_DATA UNDER STUDY_
════════

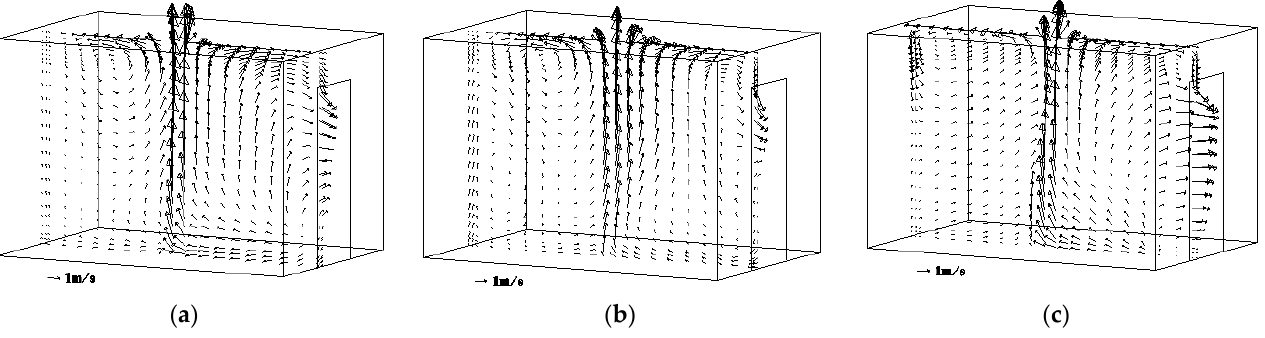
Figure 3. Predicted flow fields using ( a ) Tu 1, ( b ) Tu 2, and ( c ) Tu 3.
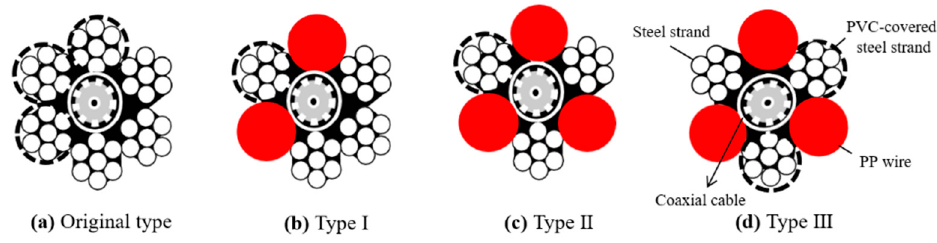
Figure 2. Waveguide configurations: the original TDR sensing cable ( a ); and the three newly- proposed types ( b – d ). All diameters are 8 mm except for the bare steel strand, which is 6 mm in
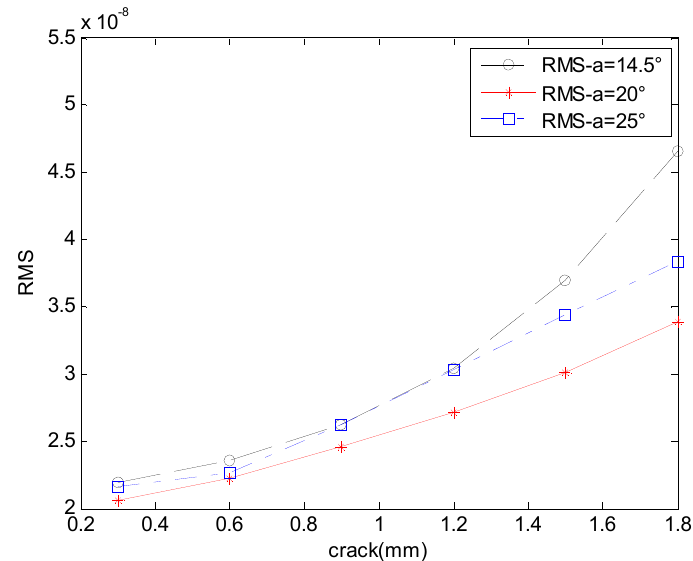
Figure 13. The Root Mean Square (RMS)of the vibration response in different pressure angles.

════════

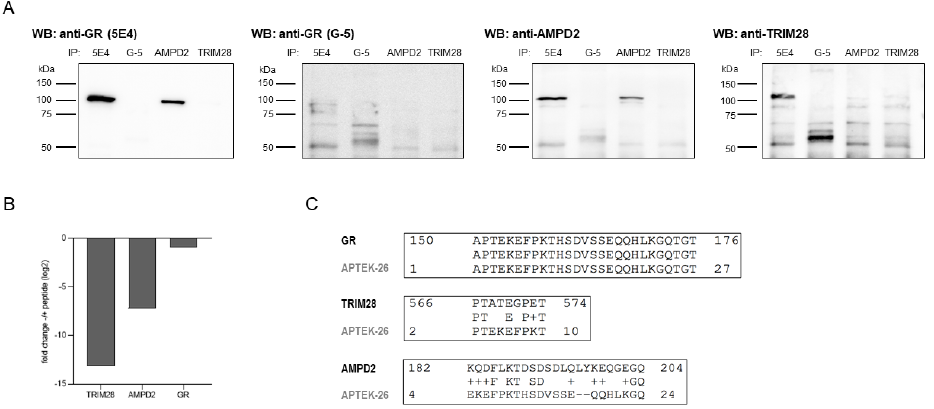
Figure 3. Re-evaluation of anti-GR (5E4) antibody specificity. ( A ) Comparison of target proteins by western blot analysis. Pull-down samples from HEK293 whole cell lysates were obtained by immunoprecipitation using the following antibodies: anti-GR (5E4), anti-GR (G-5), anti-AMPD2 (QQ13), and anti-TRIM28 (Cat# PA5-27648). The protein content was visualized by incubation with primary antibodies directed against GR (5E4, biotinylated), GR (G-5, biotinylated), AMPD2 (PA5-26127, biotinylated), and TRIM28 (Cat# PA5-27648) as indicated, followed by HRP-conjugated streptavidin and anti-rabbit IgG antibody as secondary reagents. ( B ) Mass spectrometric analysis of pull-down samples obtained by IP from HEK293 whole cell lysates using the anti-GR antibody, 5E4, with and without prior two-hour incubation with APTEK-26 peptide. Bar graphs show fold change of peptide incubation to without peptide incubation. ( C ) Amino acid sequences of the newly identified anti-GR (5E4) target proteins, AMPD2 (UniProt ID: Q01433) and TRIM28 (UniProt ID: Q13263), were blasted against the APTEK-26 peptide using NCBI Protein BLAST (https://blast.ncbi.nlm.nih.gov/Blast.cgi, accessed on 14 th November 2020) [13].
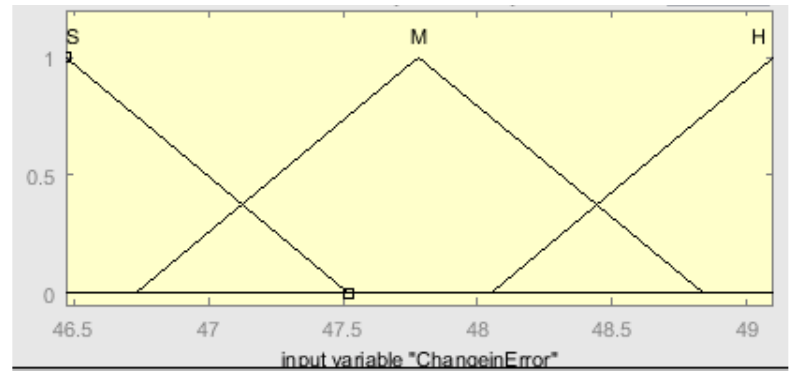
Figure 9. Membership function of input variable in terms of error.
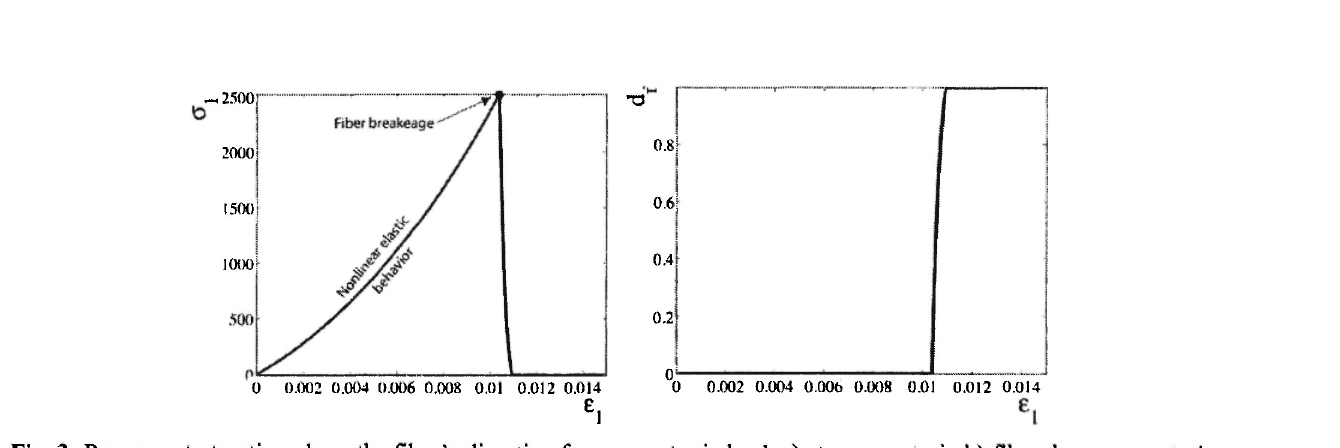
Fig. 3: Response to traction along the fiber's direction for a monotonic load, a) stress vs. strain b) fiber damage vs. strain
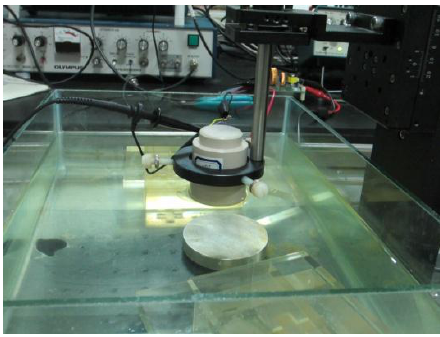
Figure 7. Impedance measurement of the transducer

════════

_PROBLEM_
Please print the lines above word for word, starting at the one with "Fig. 3: Response" and ending at the one with "Figure 7. Impedance", both included, and without any picture.

_EXPECTED ANSWER_
Fig. 3: Response to traction along the fiber's direction for a monotonic load, a) stress vs. strain b) fiber damage vs. strain
Figure 7. Impedance measurement of the transducer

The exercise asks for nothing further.